We’ve spent so much time embracing this ideology that says all edible substances are equal, that we’ve failed to pay attention to the fact that some edible substances make it harder for us to control ourselves… and those edible substances are usually processed beyond belief. It’s caused us to feel guilt for enjoying food, shame for our inability to control ourselves, and confusion about why our bodies and health don’t look the way we’d like.

The reality is.. almost any foods made without excess foreign chemicals can be enjoyed with a healthy balance. They won’t compel us to overindulge. They won’t make us feel guilt, because we can accept the fact that it tastes good thanks to quality ingredients… not an abundance of that sugar/fat/salt triumvirate that we find far too often. Our bodies won’t reflect such a long and hard-fought losing battle against our non-existant will power.

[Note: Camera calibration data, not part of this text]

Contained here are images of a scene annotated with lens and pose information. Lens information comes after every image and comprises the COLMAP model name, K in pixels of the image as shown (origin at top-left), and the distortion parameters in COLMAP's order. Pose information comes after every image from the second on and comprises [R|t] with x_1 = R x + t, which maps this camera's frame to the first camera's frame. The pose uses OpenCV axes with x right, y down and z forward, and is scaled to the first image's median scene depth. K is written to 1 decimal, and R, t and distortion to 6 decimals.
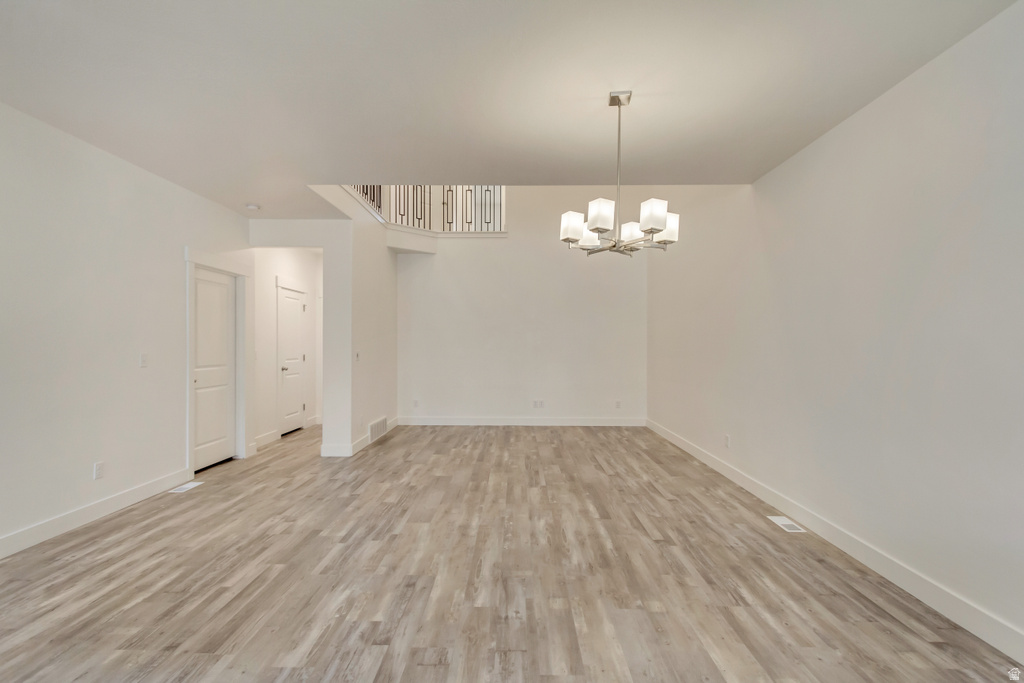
lens RADIAL K [[467.7, 0, 512.0], [0, 467.7, 346.3], [0, 0, 1]] dist [0.011322, -0.003664]
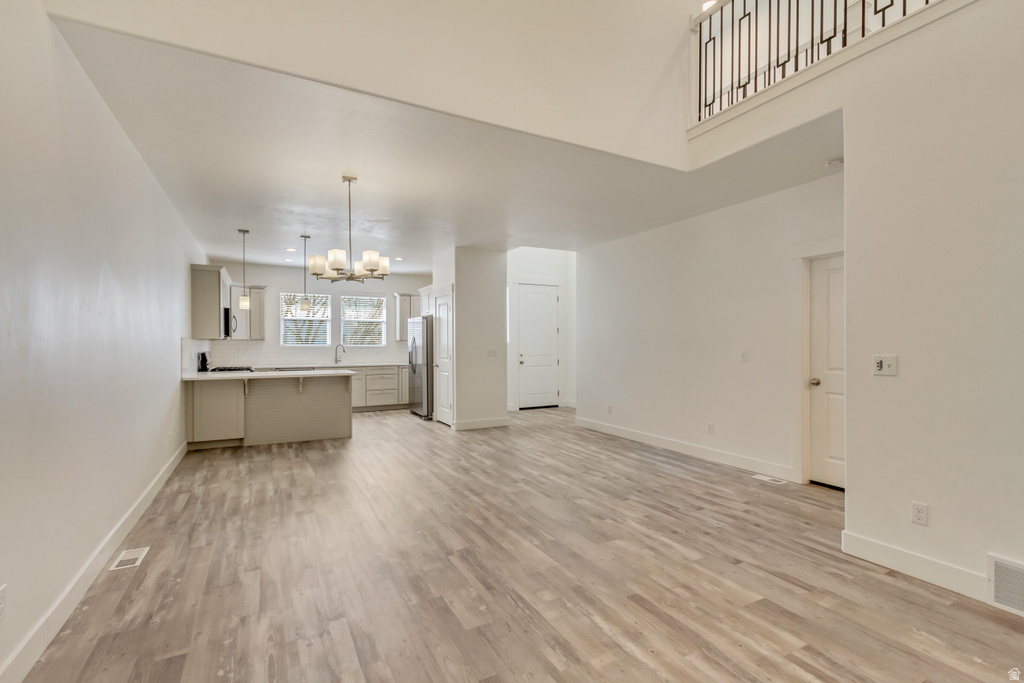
lens RADIAL K [[467.7, 0, 512.0], [0, 467.7, 346.3], [0, 0, 1]] dist [0.011322, -0.003664]
pose [[-0.878554, 0.000262, -0.477643, 0.427201], [-0.002719, 0.999981, 0.005550, -0.001805], [0.477635, 0.006175, -0.878537, 2.253463]]
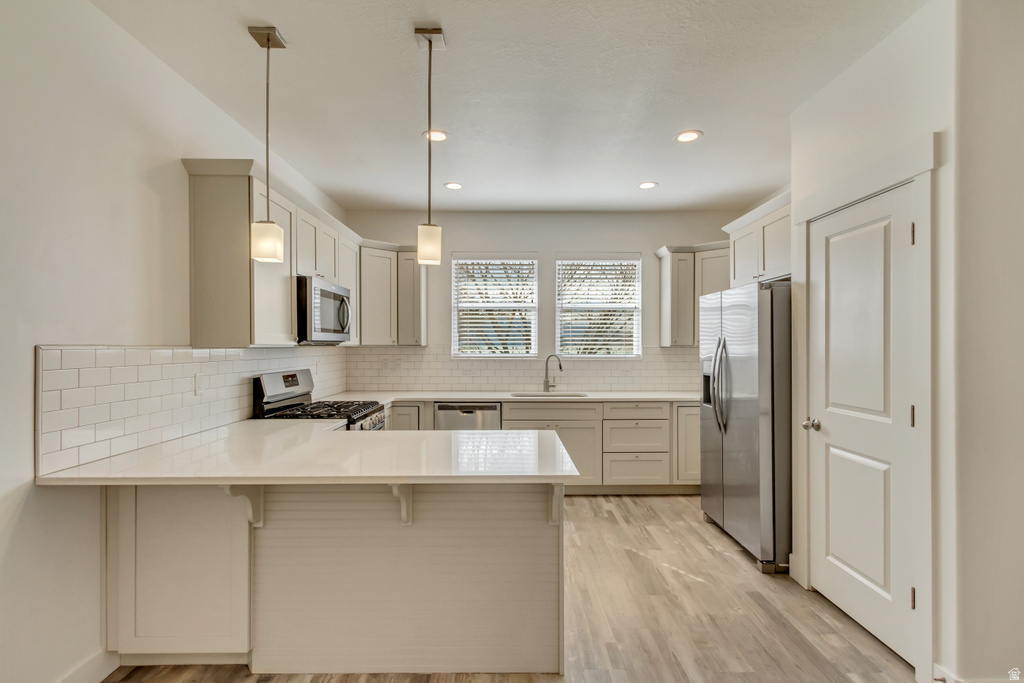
lens RADIAL K [[467.7, 0, 512.0], [0, 467.7, 346.3], [0, 0, 1]] dist [0.011322, -0.003664]
pose [[-0.999871, -0.003847, -0.015588, 0.135787], [-0.003885, 0.999990, 0.002421, -0.022771], [0.015579, 0.002481, -0.999876, 0.696767]]
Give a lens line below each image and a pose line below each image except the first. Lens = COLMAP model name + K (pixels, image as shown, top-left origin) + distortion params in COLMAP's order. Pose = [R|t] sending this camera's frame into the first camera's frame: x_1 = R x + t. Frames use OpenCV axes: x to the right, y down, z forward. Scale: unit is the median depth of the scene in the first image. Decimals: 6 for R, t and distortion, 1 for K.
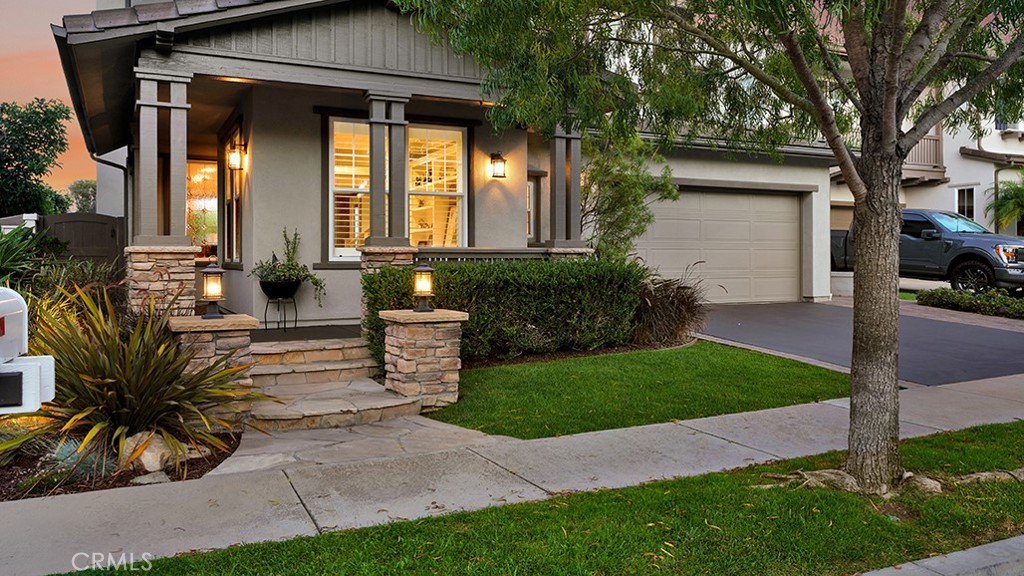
lens RADIAL K [[748.1, 0, 511.2], [0, 748.1, 283.5], [0, 0, 1]] dist [-0.041536, 0.000740]
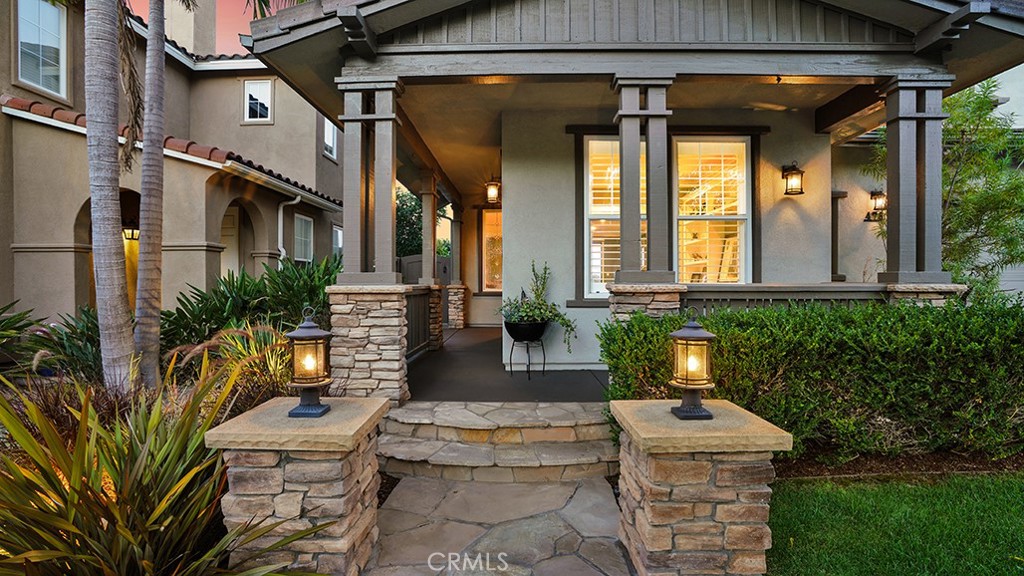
lens RADIAL K [[527.6, 0, 501.8], [0, 527.6, 283.4], [0, 0, 1]] dist [-0.044577, 0.003317]
pose [[0.888692, -0.002782, -0.458496, -0.052378], [-0.014078, 0.999345, -0.033351, -0.030573], [0.458289, 0.036093, 0.888070, 0.479014]]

That being said… yes, food that doesn’t contribute to poor health (in other words, “healthy food”) can taste delicious, and can actually come in the form of fat… or cream. Ice cream, even. When you’re working with actual real ingredients, that silly “if it tastes good, it must be bad” philosophy doesn’t apply. At all.

(PS: I know that we could get into specifics about preparation – namely salt – but the reality is that a balanced lifestyle will include fruits and vegetables that will negate the effects of sodium in the diet. The key word is balance. Not moderation… balance.)